### [WORK TO COMPLETE]
Write out all the data below exactly.

(RECORDS FOR THIS EXERCISE Opens)

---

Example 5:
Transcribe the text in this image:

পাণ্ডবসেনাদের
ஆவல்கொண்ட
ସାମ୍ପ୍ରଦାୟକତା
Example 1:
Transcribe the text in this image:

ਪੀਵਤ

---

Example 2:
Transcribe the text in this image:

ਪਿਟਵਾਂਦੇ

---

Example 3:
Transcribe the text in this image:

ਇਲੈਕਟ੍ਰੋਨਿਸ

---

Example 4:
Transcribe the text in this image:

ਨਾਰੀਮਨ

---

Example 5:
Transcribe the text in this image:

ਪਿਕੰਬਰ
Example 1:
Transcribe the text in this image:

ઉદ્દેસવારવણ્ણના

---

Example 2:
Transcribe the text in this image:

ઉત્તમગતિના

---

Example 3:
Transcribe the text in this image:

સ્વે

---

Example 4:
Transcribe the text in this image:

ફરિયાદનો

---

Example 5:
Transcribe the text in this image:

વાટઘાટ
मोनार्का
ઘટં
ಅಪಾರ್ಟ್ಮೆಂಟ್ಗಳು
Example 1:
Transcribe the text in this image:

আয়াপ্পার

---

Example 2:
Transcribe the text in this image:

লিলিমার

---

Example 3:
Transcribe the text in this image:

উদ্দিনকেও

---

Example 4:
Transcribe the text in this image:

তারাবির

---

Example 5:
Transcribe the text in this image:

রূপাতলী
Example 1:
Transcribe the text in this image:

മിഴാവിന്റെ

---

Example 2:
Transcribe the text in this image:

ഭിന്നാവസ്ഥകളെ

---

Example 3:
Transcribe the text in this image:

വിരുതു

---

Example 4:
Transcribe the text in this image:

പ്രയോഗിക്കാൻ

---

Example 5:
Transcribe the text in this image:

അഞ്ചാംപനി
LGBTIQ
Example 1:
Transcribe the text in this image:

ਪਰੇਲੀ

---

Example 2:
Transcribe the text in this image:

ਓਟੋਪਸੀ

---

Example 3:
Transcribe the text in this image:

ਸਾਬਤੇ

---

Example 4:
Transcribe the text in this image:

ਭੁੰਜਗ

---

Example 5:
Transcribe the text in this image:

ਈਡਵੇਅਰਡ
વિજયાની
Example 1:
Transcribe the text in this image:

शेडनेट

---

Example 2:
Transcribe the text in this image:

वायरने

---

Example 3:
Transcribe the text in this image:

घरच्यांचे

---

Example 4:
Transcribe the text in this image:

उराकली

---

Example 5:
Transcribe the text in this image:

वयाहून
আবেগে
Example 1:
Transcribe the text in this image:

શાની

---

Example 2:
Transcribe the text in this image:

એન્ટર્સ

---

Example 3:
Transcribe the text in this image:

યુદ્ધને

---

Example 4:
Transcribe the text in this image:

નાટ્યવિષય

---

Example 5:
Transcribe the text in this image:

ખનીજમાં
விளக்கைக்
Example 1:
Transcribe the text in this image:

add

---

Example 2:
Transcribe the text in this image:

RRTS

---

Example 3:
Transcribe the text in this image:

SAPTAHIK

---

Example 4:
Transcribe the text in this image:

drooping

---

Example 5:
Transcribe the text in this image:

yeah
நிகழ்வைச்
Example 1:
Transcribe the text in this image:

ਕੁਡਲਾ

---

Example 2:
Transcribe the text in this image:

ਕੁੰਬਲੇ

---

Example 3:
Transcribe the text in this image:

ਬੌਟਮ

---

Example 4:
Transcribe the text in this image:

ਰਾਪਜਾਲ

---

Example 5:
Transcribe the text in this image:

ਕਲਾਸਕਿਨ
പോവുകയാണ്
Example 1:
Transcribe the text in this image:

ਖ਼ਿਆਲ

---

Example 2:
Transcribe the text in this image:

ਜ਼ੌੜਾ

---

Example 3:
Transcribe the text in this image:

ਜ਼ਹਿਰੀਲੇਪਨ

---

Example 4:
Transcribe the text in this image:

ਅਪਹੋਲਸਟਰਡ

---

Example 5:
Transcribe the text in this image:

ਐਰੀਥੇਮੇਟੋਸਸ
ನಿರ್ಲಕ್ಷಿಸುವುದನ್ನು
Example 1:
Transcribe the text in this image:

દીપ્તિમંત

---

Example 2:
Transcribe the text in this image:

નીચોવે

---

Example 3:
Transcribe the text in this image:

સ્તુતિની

(RECORDS FOR THIS EXERCISE Closes)

### [EXERCISE RESPONSE]
---

Example 5:
Transcribe the text in this image:

পাণ্ডবসেনাদের
ஆவல்கொண்ட
ସାମ୍ପ୍ରଦାୟକତା
Example 1:
Transcribe the text in this image:

ਪੀਵਤ

---

Example 2:
Transcribe the text in this image:

ਪਿਟਵਾਂਦੇ

---

Example 3:
Transcribe the text in this image:

ਇਲੈਕਟ੍ਰੋਨਿਸ

---

Example 4:
Transcribe the text in this image:

ਨਾਰੀਮਨ

---

Example 5:
Transcribe the text in this image:

ਪਿਕੰਬਰ
Example 1:
Transcribe the text in this image:

ઉદ્દેસવારવણ્ણના

---

Example 2:
Transcribe the text in this image:

ઉત્તમગતિના

---

Example 3:
Transcribe the text in this image:

સ્વે

---

Example 4:
Transcribe the text in this image:

ફરિયાદનો

---

Example 5:
Transcribe the text in this image:

વાટઘાટ
मोनार्का
ઘટં
ಅಪಾರ್ಟ್ಮೆಂಟ್ಗಳು
Example 1:
Transcribe the text in this image:

আয়াপ্পার

---

Example 2:
Transcribe the text in this image:

লিলিমার

---

Example 3:
Transcribe the text in this image:

উদ্দিনকেও

---

Example 4:
Transcribe the text in this image:

তারাবির

---

Example 5:
Transcribe the text in this image:

রূপাতলী
Example 1:
Transcribe the text in this image:

മിഴാവിന്റെ

---

Example 2:
Transcribe the text in this image:

ഭിന്നാവസ്ഥകളെ

---

Example 3:
Transcribe the text in this image:

വിരുതു

---

Example 4:
Transcribe the text in this image:

പ്രയോഗിക്കാൻ

---

Example 5:
Transcribe the text in this image:

അഞ്ചാംപനി
LGBTIQ
Example 1:
Transcribe the text in this image:

ਪਰੇਲੀ

---

Example 2:
Transcribe the text in this image:

ਓਟੋਪਸੀ

---

Example 3:
Transcribe the text in this image:

ਸਾਬਤੇ

---

Example 4:
Transcribe the text in this image:

ਭੁੰਜਗ

---

Example 5:
Transcribe the text in this image:

ਈਡਵੇਅਰਡ
વિજયાની
Example 1:
Transcribe the text in this image:

शेडनेट

---

Example 2:
Transcribe the text in this image:

वायरने

---

Example 3:
Transcribe the text in this image:

घरच्यांचे

---

Example 4:
Transcribe the text in this image:

उराकली

---

Example 5:
Transcribe the text in this image:

वयाहून
আবেগে
Example 1:
Transcribe the text in this image:

શાની

---

Example 2:
Transcribe the text in this image:

એન્ટર્સ

---

Example 3:
Transcribe the text in this image:

યુદ્ધને

---

Example 4:
Transcribe the text in this image:

નાટ્યવિષય

---

Example 5:
Transcribe the text in this image:

ખનીજમાં
விளக்கைக்
Example 1:
Transcribe the text in this image:

add

---

Example 2:
Transcribe the text in this image:

RRTS

---

Example 3:
Transcribe the text in this image:

SAPTAHIK

---

Example 4:
Transcribe the text in this image:

drooping

---

Example 5:
Transcribe the text in this image:

yeah
நிகழ்வைச்
Example 1:
Transcribe the text in this image:

ਕੁਡਲਾ

---

Example 2:
Transcribe the text in this image:

ਕੁੰਬਲੇ

---

Example 3:
Transcribe the text in this image:

ਬੌਟਮ

---

Example 4:
Transcribe the text in this image:

ਰਾਪਜਾਲ

---

Example 5:
Transcribe the text in this image:

ਕਲਾਸਕਿਨ
പോവുകയാണ്
Example 1:
Transcribe the text in this image:

ਖ਼ਿਆਲ

---

Example 2:
Transcribe the text in this image:

ਜ਼ੌੜਾ

---

Example 3:
Transcribe the text in this image:

ਜ਼ਹਿਰੀਲੇਪਨ

---

Example 4:
Transcribe the text in this image:

ਅਪਹੋਲਸਟਰਡ

---

Example 5:
Transcribe the text in this image:

ਐਰੀਥੇਮੇਟੋਸਸ
ನಿರ್ಲಕ್ಷಿಸುವುದನ್ನು
Example 1:
Transcribe the text in this image:

દીપ્તિમંત

---

Example 2:
Transcribe the text in this image:

નીચોવે

---

Example 3:
Transcribe the text in this image:

સ્તુતિની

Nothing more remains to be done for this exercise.